Your task is to return the line containing "pinky mcp: (467, 492)" and each line after it through the end of the entries, exactly, with no other lines.

Dataset entries »
"""
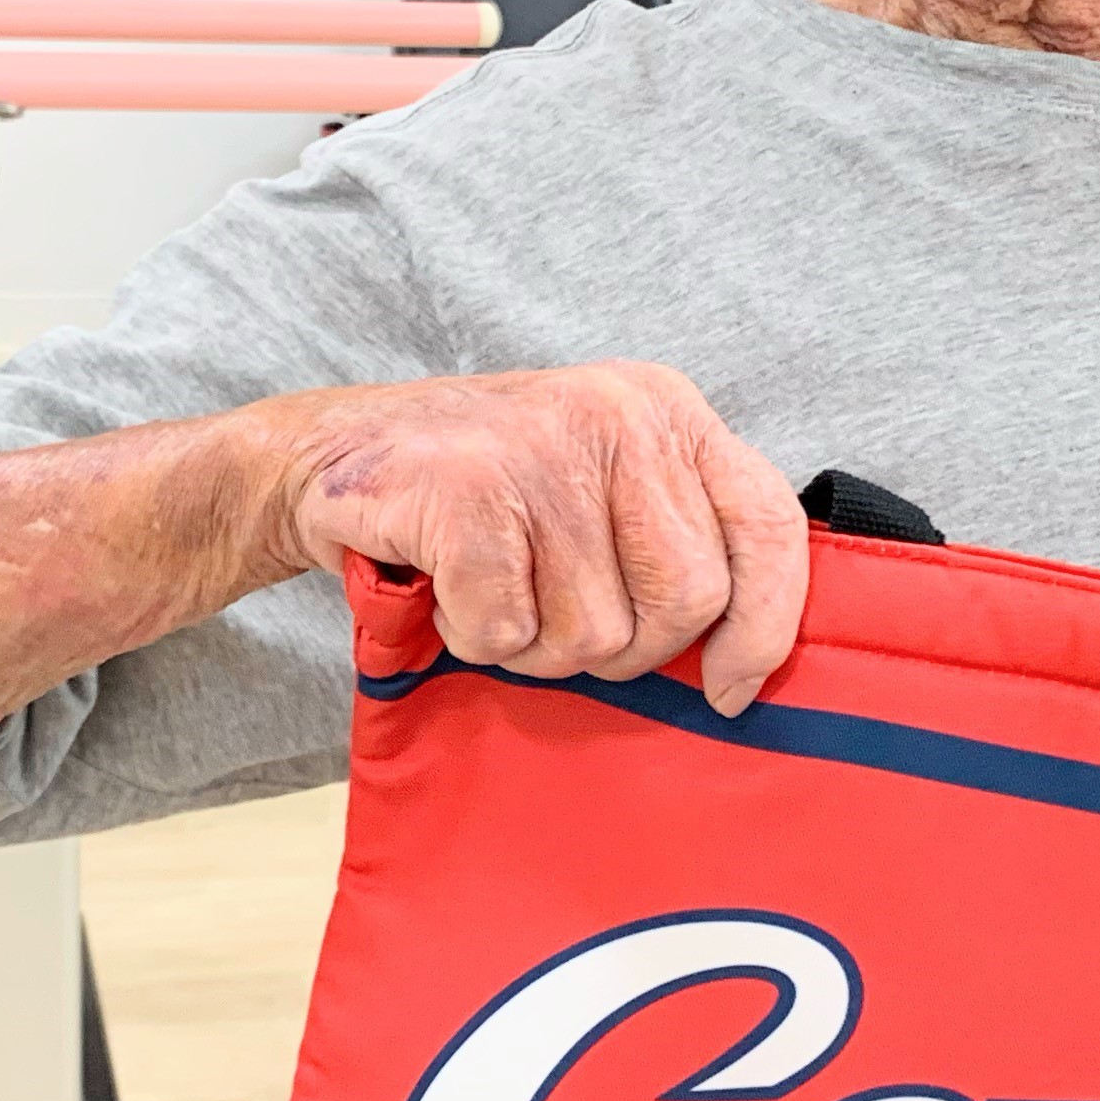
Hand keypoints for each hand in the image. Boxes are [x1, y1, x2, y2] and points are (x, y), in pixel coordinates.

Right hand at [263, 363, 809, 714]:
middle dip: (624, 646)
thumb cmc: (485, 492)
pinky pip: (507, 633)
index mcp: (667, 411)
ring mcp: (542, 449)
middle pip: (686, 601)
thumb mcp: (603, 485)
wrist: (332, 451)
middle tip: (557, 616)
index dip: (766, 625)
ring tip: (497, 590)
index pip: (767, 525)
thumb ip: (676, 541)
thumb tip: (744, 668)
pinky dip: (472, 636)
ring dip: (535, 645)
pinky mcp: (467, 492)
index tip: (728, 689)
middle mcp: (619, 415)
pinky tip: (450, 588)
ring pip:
"""
ANSWER TO THE PROBLEM »
pinky mcp: (467, 492)
index tip: (728, 689)
middle mcp: (619, 415)
pinky tip: (450, 588)
ring pip:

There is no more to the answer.